Author(s)
Name | Institution | Mail Address | Social Contacts |
---|---|---|---|
Lucio Anderlini | INFN Sezione di Firenze | Lucio.Anderlini@fi.infn.it | Hangouts: l.anderlini@gmail.com |
Matteo Barbetti | Università di Firenze | Matteo.Barbetti@fi.infn.it | N/A |
How to Obtain Support
Lucio.Anderlini@fi.infn.it | |
Social | Hangouts: l.anderlini |
Jira | N/A |
General Information
ML/DL Technologies | Statistical Learning; Forward Neural Networks |
---|---|
Science Fields | High Energy Physics |
Difficulty | Introductory |
Language | English |
Type | fully annotated |
Software and Tools
Programming Language | Python |
---|---|
ML Toolset | Keras + Tensorflow |
Additional libraries | uproot |
Suggested Environments | INFN-Cloud VM, bare Linux Node, Google CoLab |
Needed datasets
Data Creator | LHCb Experiment |
---|---|
Data Type | 2011 data |
Data Size | 1 GB |
Data Source | CERN OpenData |
Short Description of the Use Case
For the outreach programme LHCb Masterclass students from secondary schools are invited to analyze a sample of D0 → K− pi+ decays as collected from the LHCb experiment to measure the lifetime of the D0 meson.
The data used for this exercise are public and can be obtained from the Open Data portal of CERN.
In this tutorial we repeat the analysis designed for the LHCb Masterclass, using Python and ROOT in order to show how the most common operations in data analysis can be performed within such a framework.
We will take the opportunity to apply some machine learning, this is not part of the original excercise, but it is worth to include an example on how to use Keras and Tensorflow to separate signal and background. This is not a lecture on machine learning: several basic and important aspect of a machine learning problem are ignored here, for example we do not split the data in training and test samples. From a software perspective, it should be trivial to extend the example to include a more careful treatment of the neural network training and application.

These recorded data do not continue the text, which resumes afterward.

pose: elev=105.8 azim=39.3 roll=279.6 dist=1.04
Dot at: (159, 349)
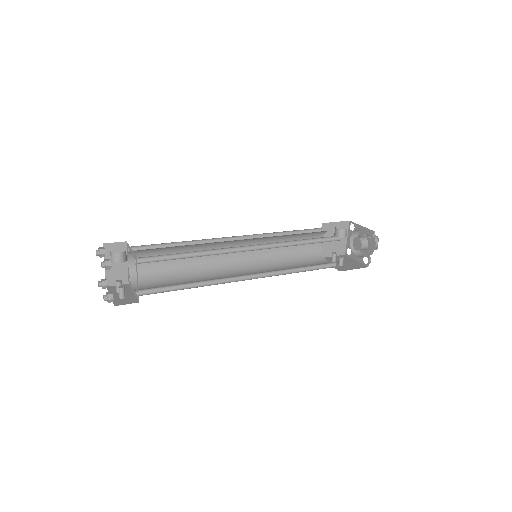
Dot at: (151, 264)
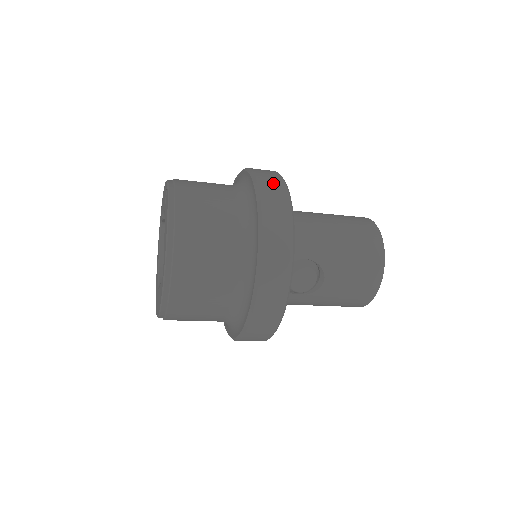
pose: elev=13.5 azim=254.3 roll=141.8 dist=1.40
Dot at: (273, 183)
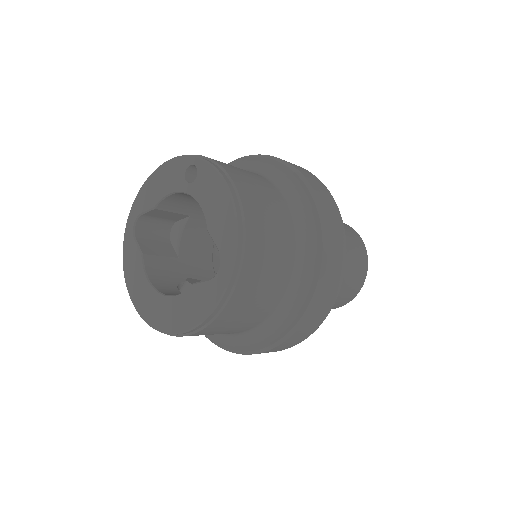
Dot at: (303, 169)
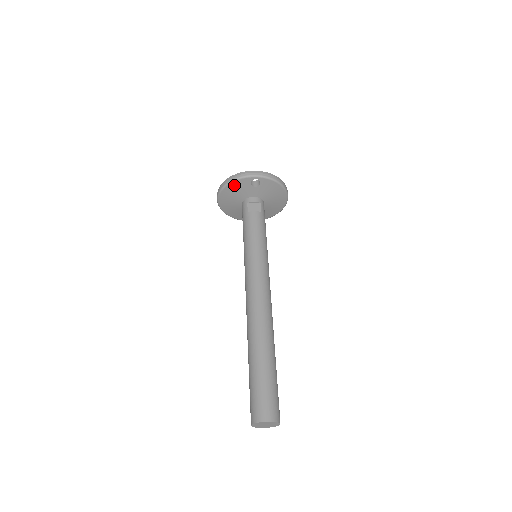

The website of the LHCb International Masterclass, where the excercise is shortly explained can be found at this link.
How to execute it
Requirements
To run this exercise you will need python3, tensorflow 1.x and PyROOT for python3.

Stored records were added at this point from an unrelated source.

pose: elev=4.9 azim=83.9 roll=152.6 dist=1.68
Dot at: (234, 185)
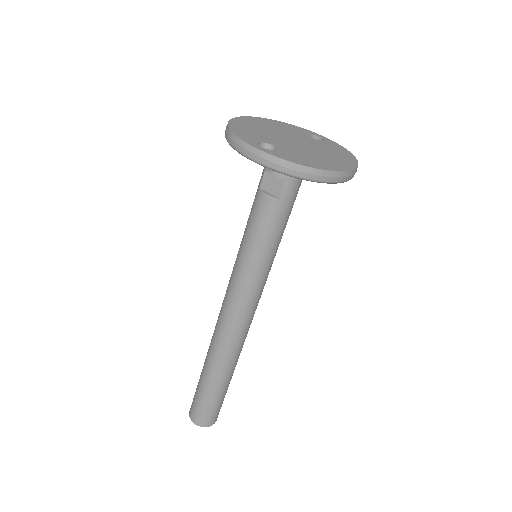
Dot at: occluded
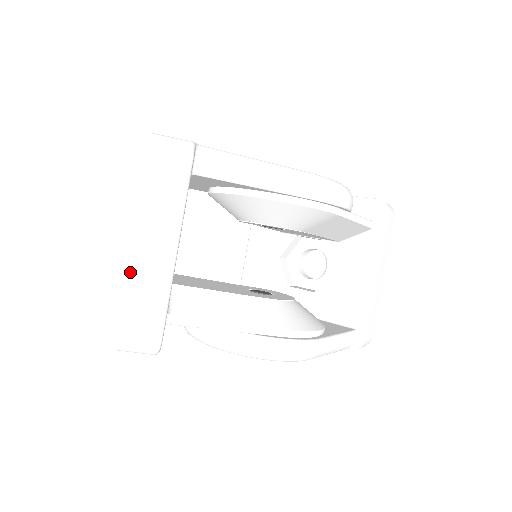
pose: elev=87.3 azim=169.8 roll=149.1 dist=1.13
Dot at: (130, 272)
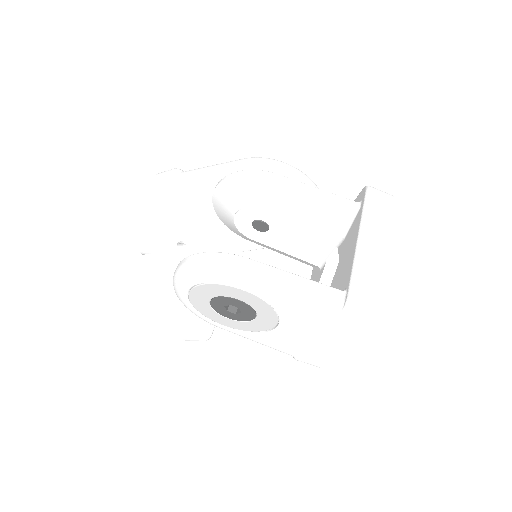
Dot at: (125, 230)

Download and run the jupyter notebook: https://github.com/landerlini/MLINFN-TutorialNotebooks/blob/master/LHCbMasterclassExplained.ipynb
Contents
With this tutorial, we will introduce the following topics:
- Download data with jupyter via http
- Exploring a dataset with pandas
- Exploring a dataset with matplotlib
- Obtaining high quality plots with ROOT
- Modelling the data with RooFit
- Perform a per-event subtraction of the background using sPlot
- Training a simple neural network on nTuple data with keras
- Evaluate the performance of the trained algorithm
- Apply the neural network to data
- Studying systematic effects induced by the neural network